Terman Samuel W, Silva Jordan M, Kuster Max, Lee Jasper, Brand Amanda P, Manuel Kara, Kalia Navya, Dugan Micaela, Reid Marla, Mortati Katherine, Tolmasov Alexandra, Patel Palak S, Burke James F, Grant Arthur C, Hill Chloe E, O'Kula Susanna S
Department of Neurology, University of Michigan, Ann Arbor.
University of Michigan Medical School, Ann Arbor.
Neurol Clin Pract. 2025 Jun;15(3):e200475. doi: 10.1212/CPJ.0000000000200475. Epub 2025 May 2.
Antiseizure medications (ASMs) are standard treatment for epilepsy. Yet, because ASMs can have adverse effects, guidelines suggest considering ASM withdrawal after a period of seizure freedom. We explored patients' perceived seizure risk, seizure risk tolerance, and risk counseling techniques.

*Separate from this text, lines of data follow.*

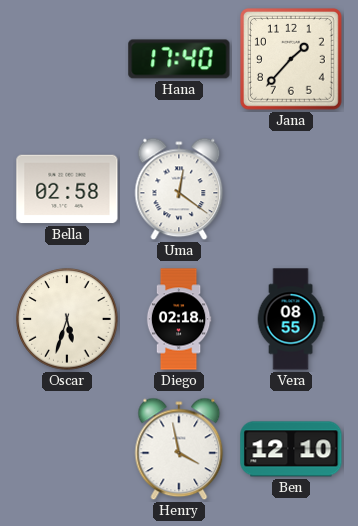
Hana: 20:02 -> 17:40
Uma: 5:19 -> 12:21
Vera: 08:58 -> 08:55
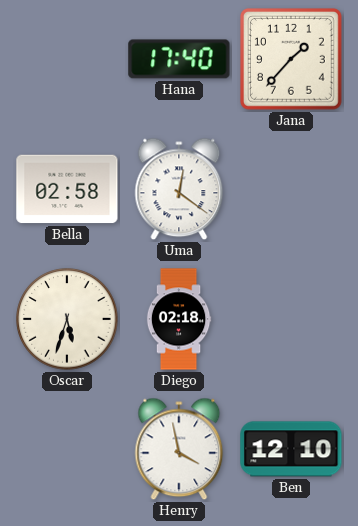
Vera: 08:55 -> none
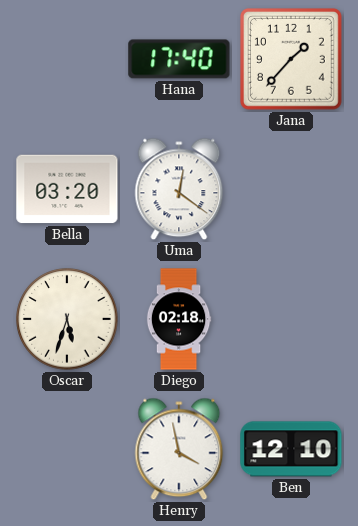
Bella: 02:58 -> 03:20
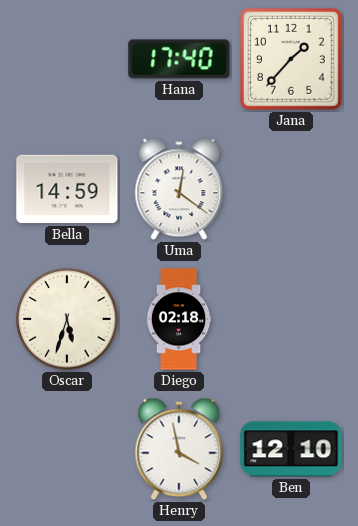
Bella: 03:20 -> 14:59
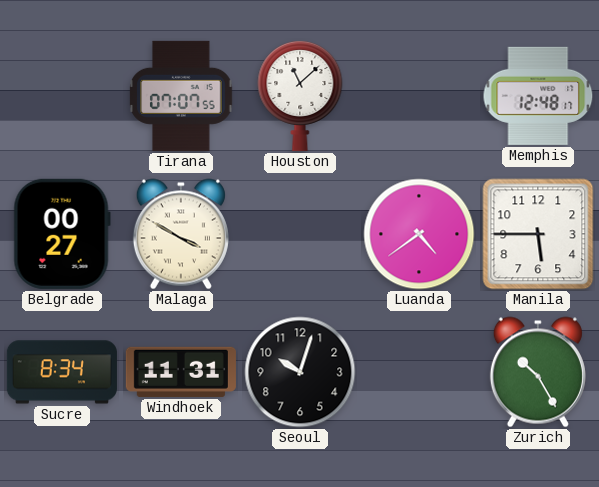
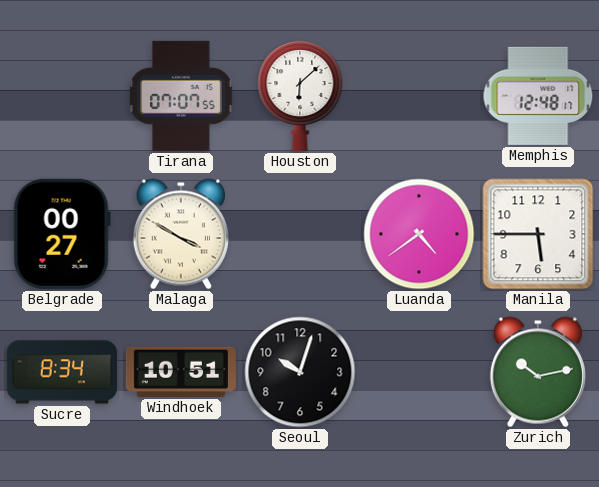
Houston: 11:08 -> 6:08
Windhoek: 11:31 -> 10:51
Zurich: 10:25 -> 10:13
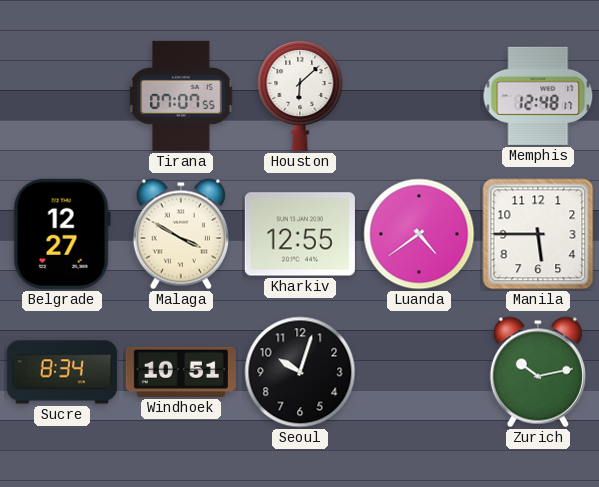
Belgrade: 00:27 -> 12:27
Kharkiv: none -> 12:55
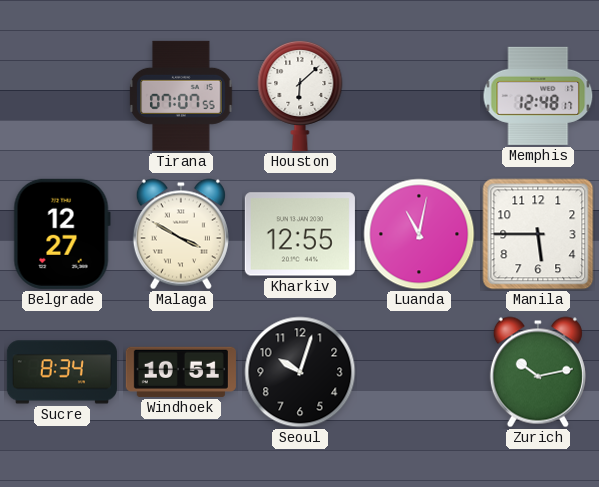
Luanda: 4:39 -> 11:02
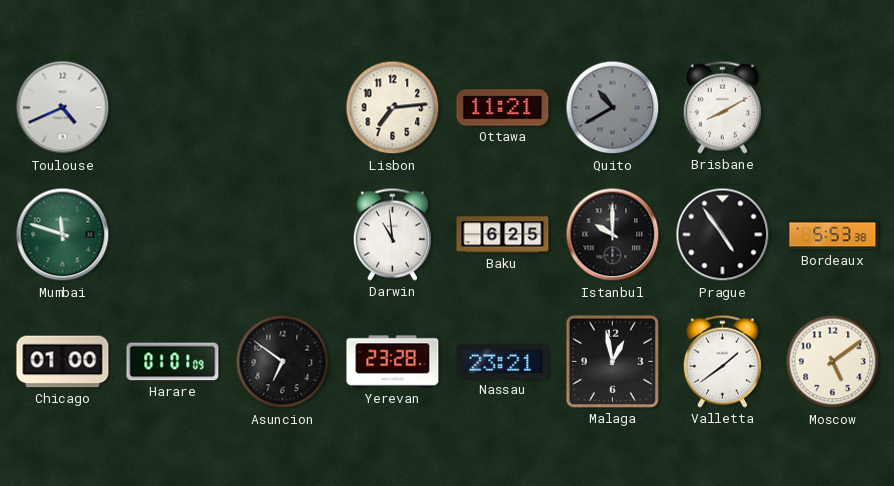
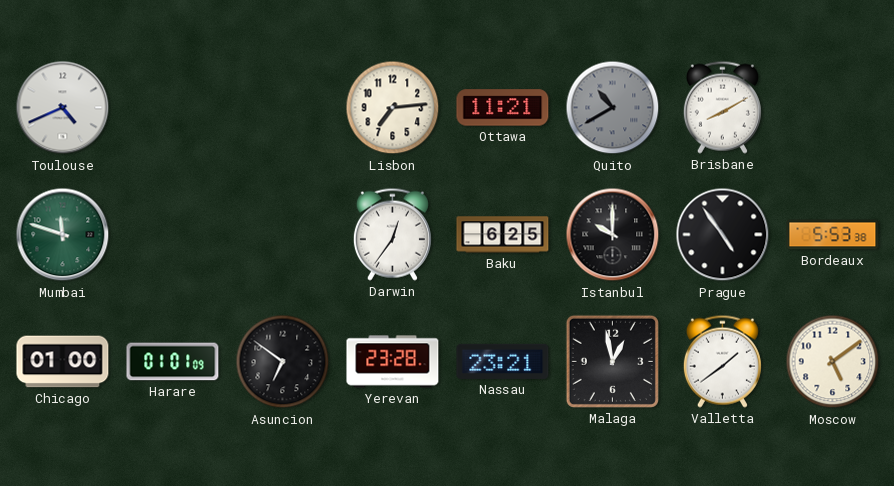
Darwin: 10:59 -> 12:36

We interviewed adults at least one-year seizure free, seen for epilepsy across 3 academic institutions. Participants rated their own perceived seizure risks (0 "definitely would not have another seizure" to 10 "definitely would") vs ASMs, discussed what minimal clinically important differences would be to justify ASM continuation, rated how likely they might be to withdraw ASMs (1 "not at all likely" to 7 "extremely likely") under different hypothetical seizure risks, and recalled their previous seizure risk counseling.
The median age (N = 32) was 46 years (interquartile range [IQR] 33-56), with a median of 3 years since their last seizure (IQR 2-11). Participants rated their two-year chance of another seizure ASMs as a median 1 (IQR 0 to 2) on a "0-10" scale, compared with a median 5 (IQR 4 to 7) ASMs. Participants believed that their current ASMs have a median effectiveness of 9 (IQR 7-10) on a "0-10" scale. Participants believed that a median effectiveness of 6 (IQR 4 to 9) on a "0-10" scale would warrant remaining on ASMs, although 5 participants would continue their ASM if it extended the time until next seizure by any amount no matter how small. Regarding how likely they would be to withdraw ASMs under different hypothetical seizure risks, median responses on a "1-7" scale were 5 (IQR 1-6) when shown two-year seizure risks of 10% vs 11% ASMs, 1 (1-3) if 10% vs 20%, and 1 (1-2) if 25% vs 50%. No participant recalled having been presented with numerical seizure estimates regarding possible ASM withdrawal, yet 16 (50%) would like this information particularly in our presented graphical format.
Participants believed that their ASMs were highly effective and were often reluctant to withdraw. Showing hypothetical seizure risks influenced decisions, and graphical risk communication tools were generally welcomed.
抗癫痫药物(ASMs)是癫痫的标准治疗方法。然而,由于ASMs可能有不良反应,指南建议在癫痫发作得到控制一段时间后考虑停用ASMs。我们探讨了患者对癫痫发作风险的认知、癫痫发作风险耐受性以及风险咨询技巧。
我们对3家学术机构中至少1年无癫痫发作的成年癫痫患者进行了访谈。参与者对自身与ASMs相关的癫痫发作风险进行评分(0分表示“肯定不会再次发作”,10分表示“肯定会发作”),讨论继续使用ASMs的最小临床重要差异,评估在不同假设的癫痫发作风险下停用ASMs的可能性(1分表示“完全不可能”,7分表示“极有可能”),并回忆他们之前接受的癫痫发作风险咨询。
中位年龄(N = 32)为46岁(四分位间距[IQR] 33 - 56),自上次发作以来的中位时间为3年(IQR 2 - 11)。参与者将自己在停用ASMs情况下再次发作的两年概率在“0 - 10”量表上的中位评分为1(IQR 0至2),而在使用ASMs情况下为5(IQR 4至7)。参与者认为他们目前使用的ASMs在“0 - 10”量表上的中位有效性为9(IQR 7 - 10)。参与者认为在“0 - 10”量表上有效性中位值为6(IQR 4至9)时才值得继续使用ASMs,不过有5名参与者表示,如果使用ASMs能使下次发作时间延长,无论延长多少,他们都会继续使用。关于在不同假设的癫痫发作风险下停用ASMs的可能性,在“1 - 7”量表上的中位回答如下:当显示停用ASMs和使用ASMs的两年癫痫发作风险分别为10%和11%时为5(IQR 1 - 6);当为10%和20%时为1(1 - 3);当为25%和50%时为1(1 - 2)。没有参与者回忆起曾被告知关于停用ASMs的癫痫发作数字估计,但有16名(50%)参与者希望得到此类信息,特别是我们所展示的图形形式的信息。
参与者认为他们使用的ASMs非常有效,通常不愿停药。展示假设的癫痫发作风险会影响决策,图形化的风险沟通工具普遍受到欢迎。